Black, White and Red

I’ve been walking the beach here on Marco Island for two weeks
and I must say those walks have been the least colorful and least
interesting in all the years I’ve been coming here. I haven’t seen
a single conch shell, sand dollar, jellyfish, scallop shell of any
significant size, dolphin or even any dead fish even though
there’s reportedly a hint of red tide in the area. Also, not a single
sea urchin, subject of last week’s column.

There was some color, or lack of it, associated with one of our
stocksandnews.com crew. I must join the ranks of the many who
have congratulated our Lamb creator and award-winning
cartoonist Harry Trumbore on his 55th birthday last week. More
impressive than reaching this milestone was his winning of his
black belt in karate the night before his birthday. This required
him to fight seven individuals, most of them much younger. The
fights are no holds barred with punching, kicking, etc. Aside
from the black belt, Harry is also garnered a black eye in one of
those fights! At 55, his parents are relieved that he survived the
combat.

+ + + +

▶ Requirements
Do statements (a), (b) and (c) agree with the Marco Island column? For each, answer yes or no and quote the words from the column that decide it.
(a) The writer has been walking the beach on Marco Island for two weeks.
(b) The writer has come across several sea urchins on these walks.
(c) Harry Trumbore had to fight seven individuals to win his black belt.

▶ Material
+ + + +

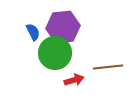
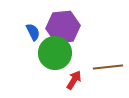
red arrow: rotated 42 degrees counterclockwise
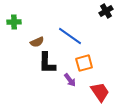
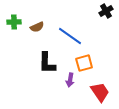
brown semicircle: moved 15 px up
purple arrow: rotated 48 degrees clockwise
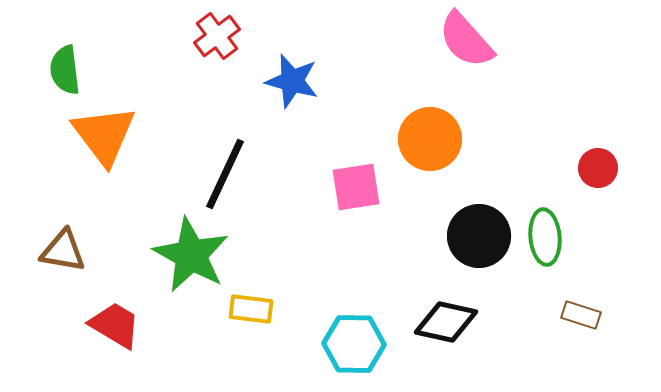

+ + + +

▶ Solution for this task
(a) Yes: "I’ve been walking the beach here on Marco Island for two weeks"
(b) No: "Also, not a single sea urchin"
(c) Yes: "This required him to fight seven individuals"